Why Nanos is Different
One of the things that a lot of people might not realize is just because a unikernel architecture dictates having one process - it doesn't mean that you get to change how the underlying chip/architecture works. At the end of the day they are machines with very explicit designs. I think if you truly want some exotic os architecture it needs to be designed at the chip level. Project such as firesim and CHERI are projects to look at with this view in mind.

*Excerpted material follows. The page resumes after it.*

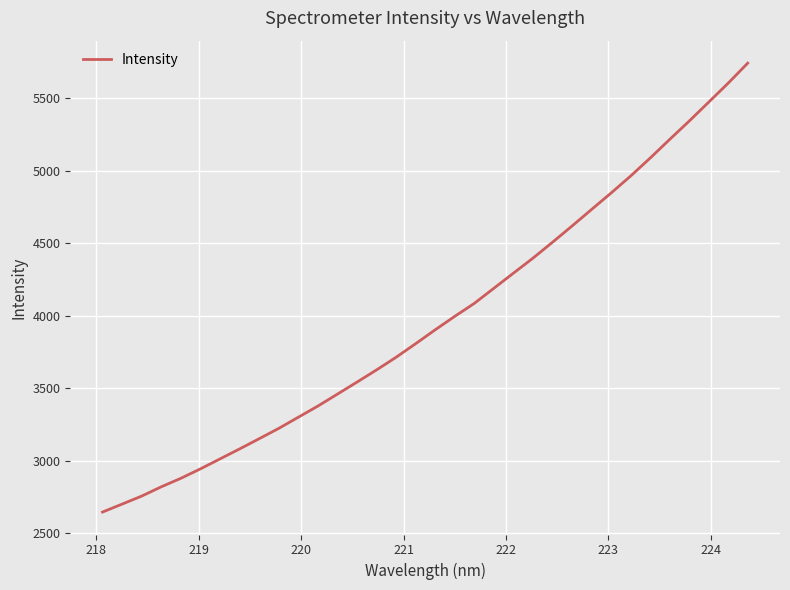

What is the minimum value shown in the chart?

2644.7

This is why other projects like ours, but ignore the kernel/user separation in an attempt to gain superior performance, fail to understand the severe security issues at play. I'm not speaking in the sense of "this developer made a mistake and their system might crash". I'm speaking in the sense that a malevolent person is wishing to inflict harm upon your system.
You see there is this concept of privileged vs unprivileged instructions which is a different concept from root vs. non-root. Reading the time might not be privileged but halting the process, clearing memory, changing page permissions, turning off interrupts, flushing data, etc. -- that's privileged.
asm volatile ("sti");Being more specific, reading and writing to the control register CR0 ... that is privileged. What might we do there? We could disable write protection - that is - pages that are marked read-only could be enabled for write and at that point all your page permissions be damned - it's game over.
I don't see any actual real safe way right now to have this style of system and so we just don't do it at all. That is not too diminish the many other immensely beneficial qualities that unikernels have though.
word cr0;
mov_from_cr("cr0", cr0);
cr0 = enable ? (cr0 | C0_WP) : (cr0 & ~C0_WP);
mov_to_cr("cr0", cr0);
After we disable write protection we can now write to read-only:
#include <stdio.h>
#include <stdlib.h>
int main() {
char *s = "world";
s[0] = 'o';
s[1] = 'w';
s[2] = 'n';
s[3] = 'e';
s[4] = 'd';
printf("Hello, %s\n", s);
}
This is funnily enough, also an issue with wasm. Note: this will segfault in Nanos and Linux... as it should.
So now you know why KASLR is on by default in Nanos and other systems and why it's even better in unikernel based systems.